Stored items from a collection
^^^^^^^^^^^^^^^^
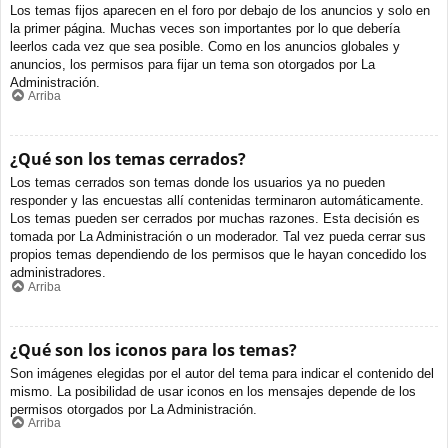
Los temas fijos aparecen en el foro por debajo de los anuncios y solo en
la primer página. Muchas veces son importantes por lo que debería
leerlos cada vez que sea posible. Como en los anuncios globales y
anuncios, los permisos para fijar un tema son otorgados por La
Administración.
Arriba
¿Qué son los temas cerrados?
Los temas cerrados son temas donde los usuarios ya no pueden
responder y las encuestas allí contenidas terminaron automáticamente.
Los temas pueden ser cerrados por muchas razones. Esta decisión es
tomada por La Administración o un moderador. Tal vez pueda cerrar sus
propios temas dependiendo de los permisos que le hayan concedido los
administradores.
Arriba
¿Qué son los iconos para los temas?
Son imágenes elegidas por el autor del tema para indicar el contenido del
mismo. La posibilidad de usar iconos en los mensajes depende de los
permisos otorgados por La Administración.
Arriba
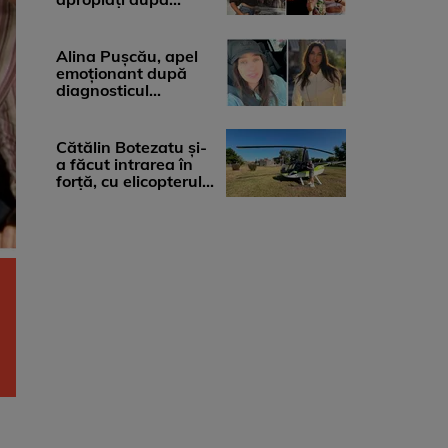
diagnosticul care a
șocat-o. Ce spun
medicii, ...
Alina Pușcău, apel
emoționant după
diagnosticul
devastator: „Am
cinci tumori. Vă rog
...
Cătălin Botezatu și-
a făcut intrarea în
forță, cu elicopterul,
la Young Island
Festival ...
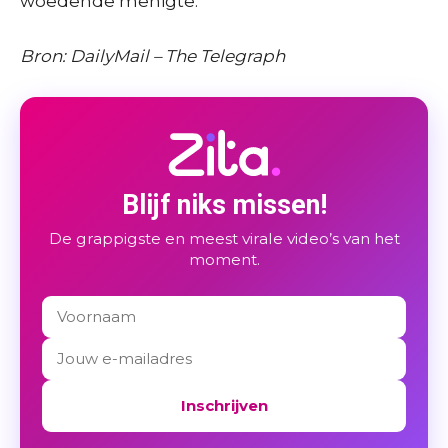
woedende menigte.
Bron: DailyMail – The Telegraph
Blijf niks missen!
De grappigste en meest virale video’s van het
moment.
Inschrijven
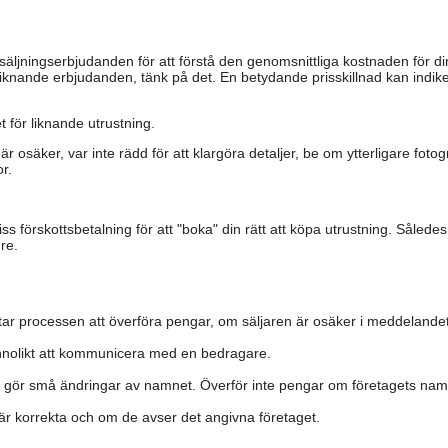
säljningserbjudanden för att förstå den genomsnittliga kostnaden för di
iknande erbjudanden, tänk på det. En betydande prisskillnad kan indiker
 för liknande utrustning.
är osäker, var inte rädd för att klargöra detaljer, be om ytterligare fotog
r.
s förskottsbetalning för att "boka" din rätt att köpa utrustning. Såled
re.
ar processen att överföra pengar, om säljaren är osäker i meddelandet
nolikt att kommunicera med en bedragare.
h gör små ändringar av namnet. Överför inte pengar om företagets namn 
a är korrekta och om de avser det angivna företaget.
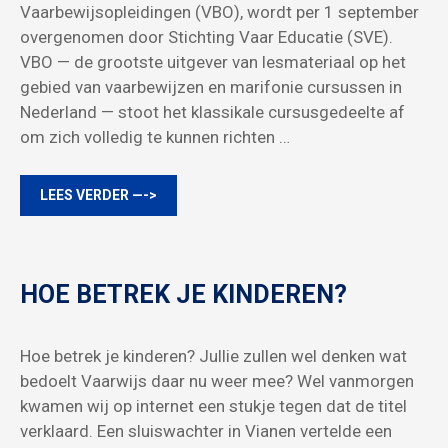
Vaarbewijsopleidingen (VBO), wordt per 1 september
overgenomen door Stichting Vaar Educatie (SVE).
VBO — de grootste uitgever van lesmateriaal op het
gebied van vaarbewijzen en marifonie cursussen in
Nederland — stoot het klassikale cursusgedeelte af
om zich volledig te kunnen richten …
LEES VERDER —->
HOE BETREK JE KINDEREN?
Hoe betrek je kinderen? Jullie zullen wel denken wat
bedoelt Vaarwijs daar nu weer mee? Wel vanmorgen
kwamen wij op internet een stukje tegen dat de titel
verklaard. Een sluiswachter in Vianen vertelde een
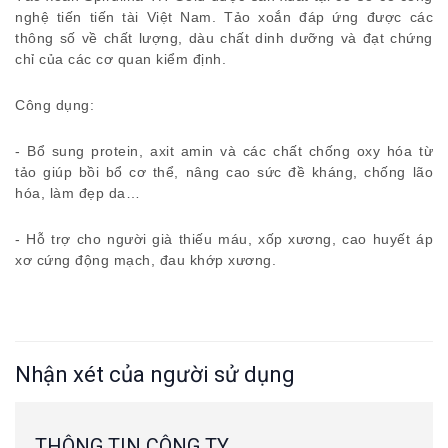
nghệ tiến tiến tài Việt Nam. Tảo xoắn đáp ứng được các
thông số về chất lượng, dàu chất dinh dưỡng và đạt chứng
chỉ của các cơ quan kiểm định.
Công dụng:
- Bổ sung protein, axit amin và các chất chống oxy hóa từ
tảo giúp bồi bổ cơ thể, nâng cao sức đề kháng, chống lão
hóa, làm đẹp da…
- Hỗ trợ cho người già thiếu máu, xốp xương, cao huyết áp
xơ cứng động mạch, đau khớp xương.
Nhận xét của người sử dụng
THÔNG TIN CÔNG TY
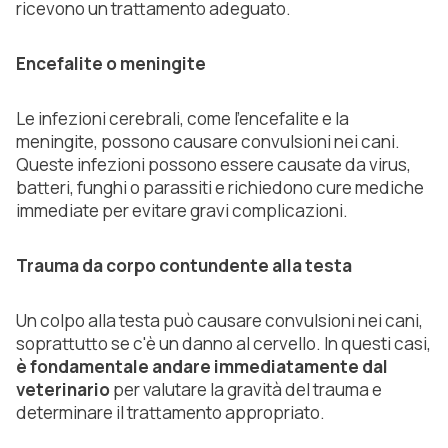
ricevono un trattamento adeguato.
Encefalite o meningite
Le infezioni cerebrali, come l'encefalite e la
meningite, possono causare convulsioni nei cani.
Queste infezioni possono essere causate da virus,
batteri, funghi o parassiti e richiedono cure mediche
immediate per evitare gravi complicazioni.
Trauma da corpo contundente alla testa
Un colpo alla testa può causare convulsioni nei cani,
soprattutto se c'è un danno al cervello. In questi casi,
è fondamentale andare immediatamente dal
veterinario
per valutare la gravità del trauma e
determinare il trattamento appropriato.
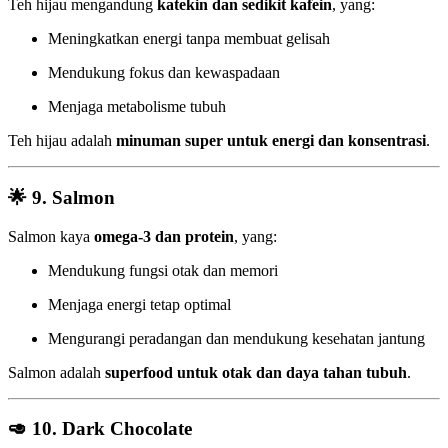
Teh hijau mengandung
katekin dan sedikit kafein
, yang:
Meningkatkan energi tanpa membuat gelisah
Mendukung fokus dan kewaspadaan
Menjaga metabolisme tubuh
Teh hijau adalah
minuman super untuk energi dan konsentrasi
.
🌟
9. Salmon
Salmon kaya
omega-3 dan protein
, yang:
Mendukung fungsi otak dan memori
Menjaga energi tetap optimal
Mengurangi peradangan dan mendukung kesehatan jantung
Salmon adalah
superfood untuk otak dan daya tahan tubuh
.
🥑
10. Dark Chocolate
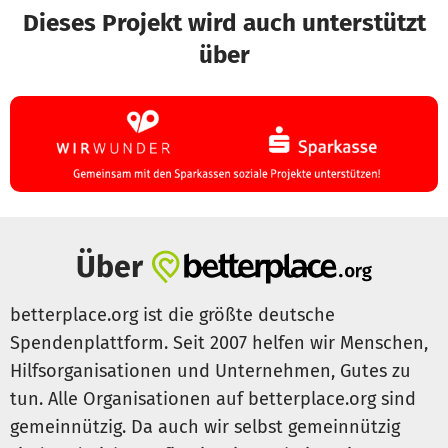
Dieses Projekt wird auch unterstützt
schließen und ihre Selbständigkeit im Alltag stärken
können.
über
Die gesammelten Spenden werden ausschließlich zur
Abzahlung des Kredits verwendet, der für den Kauf und
die Ausstattung des Kleinbusses aufgenommen wurde.
Mit eurer Unterstützung können wir sicherstellen, dass
dieser wichtige Bestandteil unserer Arbeit finanziert wird
und wir unser Angebot aufrechterhalten können.
Über
Die erfolgreiche Finanzierung dieses Busses wird es uns
ermöglichen, unser Unternehmen zu stabilisieren. In
Zukunft planen wir, barrierefreie Fahrzeuge anzuschaffen,
betterplace.org ist die größte deutsche
um unser Angebot weiter auszubauen und noch besser auf
Spendenplattform. Seit 2007 helfen wir Menschen,
die Bedürfnisse unserer Gäste eingehen zu können.
Hilfsorganisationen und Unternehmen, Gutes zu
tun. Alle Organisationen auf betterplace.org sind
gemeinnützig. Da auch wir selbst gemeinnützig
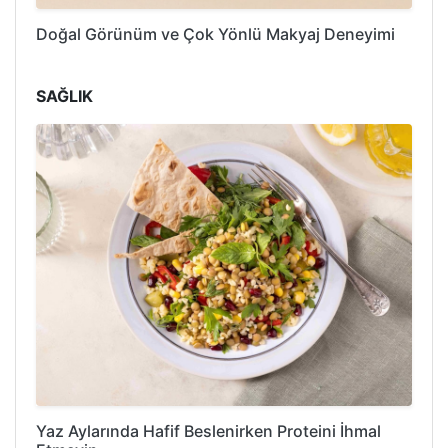
Doğal Görünüm ve Çok Yönlü Makyaj Deneyimi
SAĞLIK
Yaz Aylarında Hafif Beslenirken Proteini İhmal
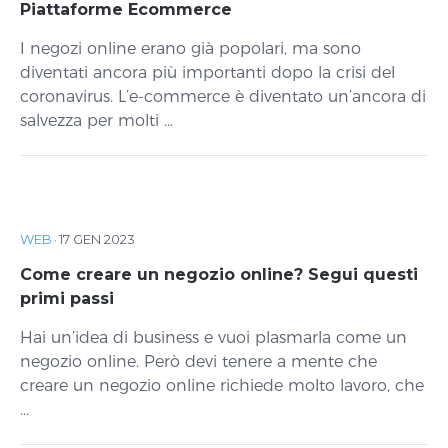
Piattaforme Ecommerce
I negozi online erano già popolari, ma sono
diventati ancora più importanti dopo la crisi del
coronavirus. L’e-commerce è diventato un’ancora di
salvezza per molti ...
WEB
·
17 GEN 2023
Come creare un negozio online? Segui questi
primi passi
Hai un’idea di business e vuoi plasmarla come un
negozio online. Però devi tenere a mente che
creare un negozio online richiede molto lavoro, che
...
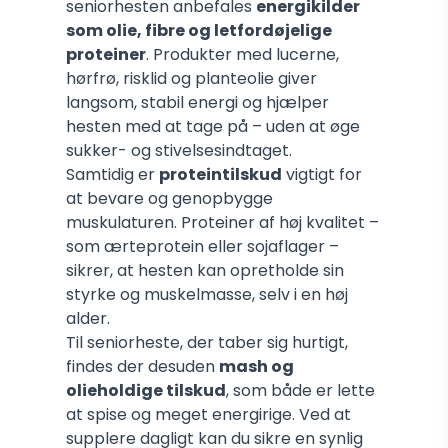
seniorhesten anbefales
energikilder
som olie, fibre og letfordøjelige
proteiner
. Produkter med lucerne,
hørfrø, risklid og planteolie giver
langsom, stabil energi og hjælper
hesten med at tage på – uden at øge
sukker- og stivelsesindtaget.
Samtidig er
proteintilskud
vigtigt for
at bevare og genopbygge
muskulaturen. Proteiner af høj kvalitet –
som ærteprotein eller sojaflager –
sikrer, at hesten kan opretholde sin
styrke og muskelmasse, selv i en høj
alder.
Til seniorheste, der taber sig hurtigt,
findes der desuden
mash og
olieholdige tilskud
, som både er lette
at spise og meget energirige. Ved at
supplere dagligt kan du sikre en synlig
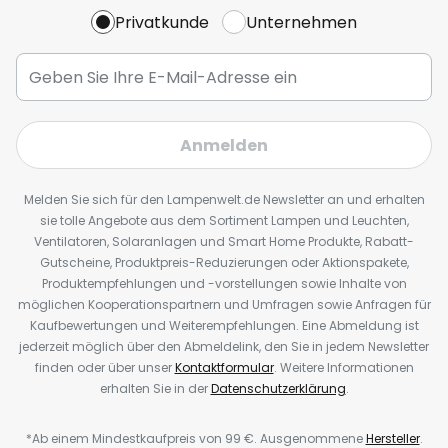
Privatkunde
Unternehmen
Anmelden
Melden Sie sich für den Lampenwelt.de Newsletter an und erhalten
sie tolle Angebote aus dem Sortiment Lampen und Leuchten,
Ventilatoren, Solaranlagen und Smart Home Produkte, Rabatt-
Gutscheine, Produktpreis-Reduzierungen oder Aktionspakete,
Produktempfehlungen und -vorstellungen sowie Inhalte von
möglichen Kooperationspartnern und Umfragen sowie Anfragen für
Kaufbewertungen und Weiterempfehlungen. Eine Abmeldung ist
jederzeit möglich über den Abmeldelink, den Sie in jedem Newsletter
finden oder über unser
Kontaktformular
. Weitere Informationen
erhalten Sie in der
Datenschutzerklärung
.
*Ab einem Mindestkaufpreis von 99 €. Ausgenommene
Hersteller
.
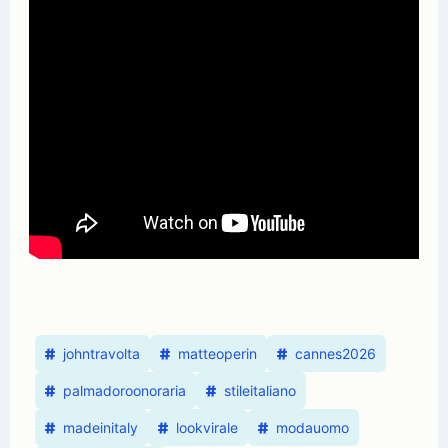
johntravolta
matteoperin
cannes2026
palmadoroonoraria
stileitaliano
madeinitaly
lookvirale
modauomo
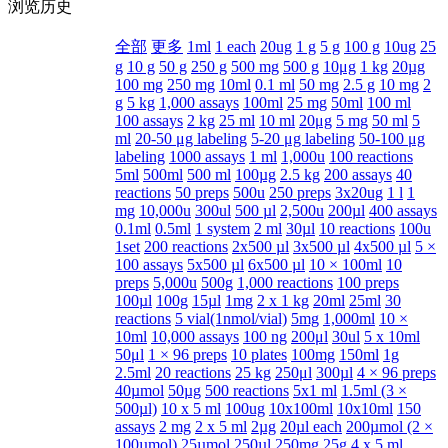
浏览历史
全部
更多
1ml
1 each
20ug
1 g
5 g
100 g
10ug
25
g
10 g
50 g
250 g
500 mg
500 g
10μg
1 kg
20µg
100 mg
250 mg
10ml
0.1 ml
50 mg
2.5 g
10 mg
2
g
5 kg
1,000 assays
100ml
25 mg
50ml
100 ml
100 assays
2 kg
25 ml
10 ml
20μg
5 mg
50 ml
5
ml
20-50 μg labeling
5-20 μg labeling
50-100 μg
labeling
1000 assays
1 ml
1,000u
100 reactions
5ml
500ml
500 ml
100µg
2.5 kg
200 assays
40
reactions
50 preps
500u
250 preps
3x20ug
1 l
1
mg
10,000u
300ul
500 µl
2,500u
200µl
400 assays
0.1ml
0.5ml
1 system
2 ml
30µl
10 reactions
100u
1set
200 reactions
2x500 µl
3x500 µl
4x500 µl
5 ×
100 assays
5x500 µl
6x500 µl
10 × 100ml
10
preps
5,000u
500g
1,000 reactions
100 preps
100µl
100g
15µl
1mg
2 x 1 kg
20ml
25ml
30
reactions
5 vial(1nmol/vial)
5mg
1,000ml
10 ×
10ml
10,000 assays
100 ng
200μl
30ul
5 x 10ml
50μl
1 × 96 preps
10 plates
100mg
150ml
1g
2.5ml
20 reactions
25 kg
250μl
300µl
4 × 96 preps
40µmol
50µg
500 reactions
5x1 ml
1.5ml (3 ×
500µl)
10 x 5 ml
100ug
10x100ml
10x10ml
150
assays
2 mg
2 x 5 ml
2µg
20µl each
200µmol (2 ×
100µmol)
25µmol
250µl
250mg
25g
4 x 5 ml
^^^^^^^^^^^^^^^^
WHAT YOU HAVE TO DO:
When the word "Unternehmen" appears in a line of the data, that line is counted; report the number only.

OUTPUT OF THE EXERCISE:
3